Problem to solve :: Print, exactly as they stand, the lines from the start of the listing to the line containing "plush toy: present", inclusive.

----- Material to process -----

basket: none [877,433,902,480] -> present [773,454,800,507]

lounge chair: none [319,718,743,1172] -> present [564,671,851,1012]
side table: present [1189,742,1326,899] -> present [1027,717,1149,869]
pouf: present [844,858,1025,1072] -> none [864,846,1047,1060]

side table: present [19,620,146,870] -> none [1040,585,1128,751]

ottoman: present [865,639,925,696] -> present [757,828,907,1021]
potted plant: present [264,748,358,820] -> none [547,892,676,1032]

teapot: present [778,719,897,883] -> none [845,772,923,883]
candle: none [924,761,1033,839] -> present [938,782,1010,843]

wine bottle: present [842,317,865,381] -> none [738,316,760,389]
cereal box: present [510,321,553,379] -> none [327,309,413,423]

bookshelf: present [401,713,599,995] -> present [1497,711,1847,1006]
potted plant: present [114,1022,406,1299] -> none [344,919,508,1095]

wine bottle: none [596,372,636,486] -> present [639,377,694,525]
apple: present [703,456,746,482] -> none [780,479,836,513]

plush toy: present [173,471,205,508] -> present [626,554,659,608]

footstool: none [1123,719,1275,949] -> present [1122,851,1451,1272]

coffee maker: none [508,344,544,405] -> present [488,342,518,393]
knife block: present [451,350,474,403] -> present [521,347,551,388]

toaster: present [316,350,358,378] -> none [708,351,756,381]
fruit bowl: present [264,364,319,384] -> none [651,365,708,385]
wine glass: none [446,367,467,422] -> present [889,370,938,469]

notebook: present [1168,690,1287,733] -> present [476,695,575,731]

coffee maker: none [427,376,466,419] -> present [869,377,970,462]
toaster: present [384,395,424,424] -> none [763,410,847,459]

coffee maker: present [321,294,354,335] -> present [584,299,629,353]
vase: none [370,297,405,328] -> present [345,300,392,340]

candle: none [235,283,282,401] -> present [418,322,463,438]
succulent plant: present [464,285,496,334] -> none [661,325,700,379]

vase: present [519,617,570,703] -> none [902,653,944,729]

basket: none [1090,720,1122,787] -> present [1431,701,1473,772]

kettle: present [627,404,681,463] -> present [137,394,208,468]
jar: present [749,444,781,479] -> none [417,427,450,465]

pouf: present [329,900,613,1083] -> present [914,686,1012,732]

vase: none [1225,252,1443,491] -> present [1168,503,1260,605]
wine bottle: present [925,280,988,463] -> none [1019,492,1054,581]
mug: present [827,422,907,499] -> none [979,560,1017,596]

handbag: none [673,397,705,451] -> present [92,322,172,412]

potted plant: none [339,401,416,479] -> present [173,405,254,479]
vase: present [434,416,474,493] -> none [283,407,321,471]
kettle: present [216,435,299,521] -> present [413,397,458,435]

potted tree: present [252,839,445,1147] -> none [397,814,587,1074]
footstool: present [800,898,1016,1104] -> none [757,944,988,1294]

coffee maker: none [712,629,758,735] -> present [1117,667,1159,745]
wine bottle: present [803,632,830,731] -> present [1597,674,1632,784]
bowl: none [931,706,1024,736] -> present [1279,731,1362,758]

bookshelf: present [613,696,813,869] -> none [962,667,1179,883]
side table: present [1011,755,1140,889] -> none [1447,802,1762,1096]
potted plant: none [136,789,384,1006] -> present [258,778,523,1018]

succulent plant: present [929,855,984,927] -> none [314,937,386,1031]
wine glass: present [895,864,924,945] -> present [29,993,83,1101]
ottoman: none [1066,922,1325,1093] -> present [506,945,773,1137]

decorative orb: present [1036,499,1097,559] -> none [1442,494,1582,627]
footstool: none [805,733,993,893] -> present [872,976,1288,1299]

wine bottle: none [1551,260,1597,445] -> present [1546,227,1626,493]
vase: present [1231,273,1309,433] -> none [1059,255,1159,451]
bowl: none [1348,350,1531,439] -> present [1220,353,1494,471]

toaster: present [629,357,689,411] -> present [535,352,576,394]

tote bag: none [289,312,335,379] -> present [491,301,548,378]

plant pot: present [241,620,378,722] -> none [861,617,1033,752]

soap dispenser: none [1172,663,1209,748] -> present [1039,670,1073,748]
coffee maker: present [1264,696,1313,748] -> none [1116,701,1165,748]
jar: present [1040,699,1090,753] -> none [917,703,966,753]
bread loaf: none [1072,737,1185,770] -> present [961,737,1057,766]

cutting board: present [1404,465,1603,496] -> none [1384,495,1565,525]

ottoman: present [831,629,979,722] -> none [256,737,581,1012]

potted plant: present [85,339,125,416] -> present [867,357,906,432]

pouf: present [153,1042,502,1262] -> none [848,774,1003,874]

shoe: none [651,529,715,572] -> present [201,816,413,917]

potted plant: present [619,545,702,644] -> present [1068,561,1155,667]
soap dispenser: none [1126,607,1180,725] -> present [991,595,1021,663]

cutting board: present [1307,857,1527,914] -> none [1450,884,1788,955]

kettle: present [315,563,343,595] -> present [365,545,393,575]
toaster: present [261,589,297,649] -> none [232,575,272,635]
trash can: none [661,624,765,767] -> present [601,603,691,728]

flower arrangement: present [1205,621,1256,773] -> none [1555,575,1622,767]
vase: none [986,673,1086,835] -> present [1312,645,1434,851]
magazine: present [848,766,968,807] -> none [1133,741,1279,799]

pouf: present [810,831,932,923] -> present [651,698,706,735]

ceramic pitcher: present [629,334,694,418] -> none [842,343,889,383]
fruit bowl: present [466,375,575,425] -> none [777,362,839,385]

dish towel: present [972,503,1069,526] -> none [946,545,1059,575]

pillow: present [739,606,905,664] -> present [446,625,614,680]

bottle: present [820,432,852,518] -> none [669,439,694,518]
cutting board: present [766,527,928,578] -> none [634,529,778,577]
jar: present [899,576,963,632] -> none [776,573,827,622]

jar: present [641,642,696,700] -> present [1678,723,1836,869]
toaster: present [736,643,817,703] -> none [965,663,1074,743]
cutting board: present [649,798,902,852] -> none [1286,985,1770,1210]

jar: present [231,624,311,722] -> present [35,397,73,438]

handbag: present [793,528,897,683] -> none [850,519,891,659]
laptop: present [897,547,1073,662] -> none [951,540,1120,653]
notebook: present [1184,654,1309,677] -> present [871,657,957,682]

-----

Exercise response ::
basket: none [877,433,902,480] -> present [773,454,800,507]

lounge chair: none [319,718,743,1172] -> present [564,671,851,1012]
side table: present [1189,742,1326,899] -> present [1027,717,1149,869]
pouf: present [844,858,1025,1072] -> none [864,846,1047,1060]

side table: present [19,620,146,870] -> none [1040,585,1128,751]

ottoman: present [865,639,925,696] -> present [757,828,907,1021]
potted plant: present [264,748,358,820] -> none [547,892,676,1032]

teapot: present [778,719,897,883] -> none [845,772,923,883]
candle: none [924,761,1033,839] -> present [938,782,1010,843]

wine bottle: present [842,317,865,381] -> none [738,316,760,389]
cereal box: present [510,321,553,379] -> none [327,309,413,423]

bookshelf: present [401,713,599,995] -> present [1497,711,1847,1006]
potted plant: present [114,1022,406,1299] -> none [344,919,508,1095]

wine bottle: none [596,372,636,486] -> present [639,377,694,525]
apple: present [703,456,746,482] -> none [780,479,836,513]

plush toy: present [173,471,205,508] -> present [626,554,659,608]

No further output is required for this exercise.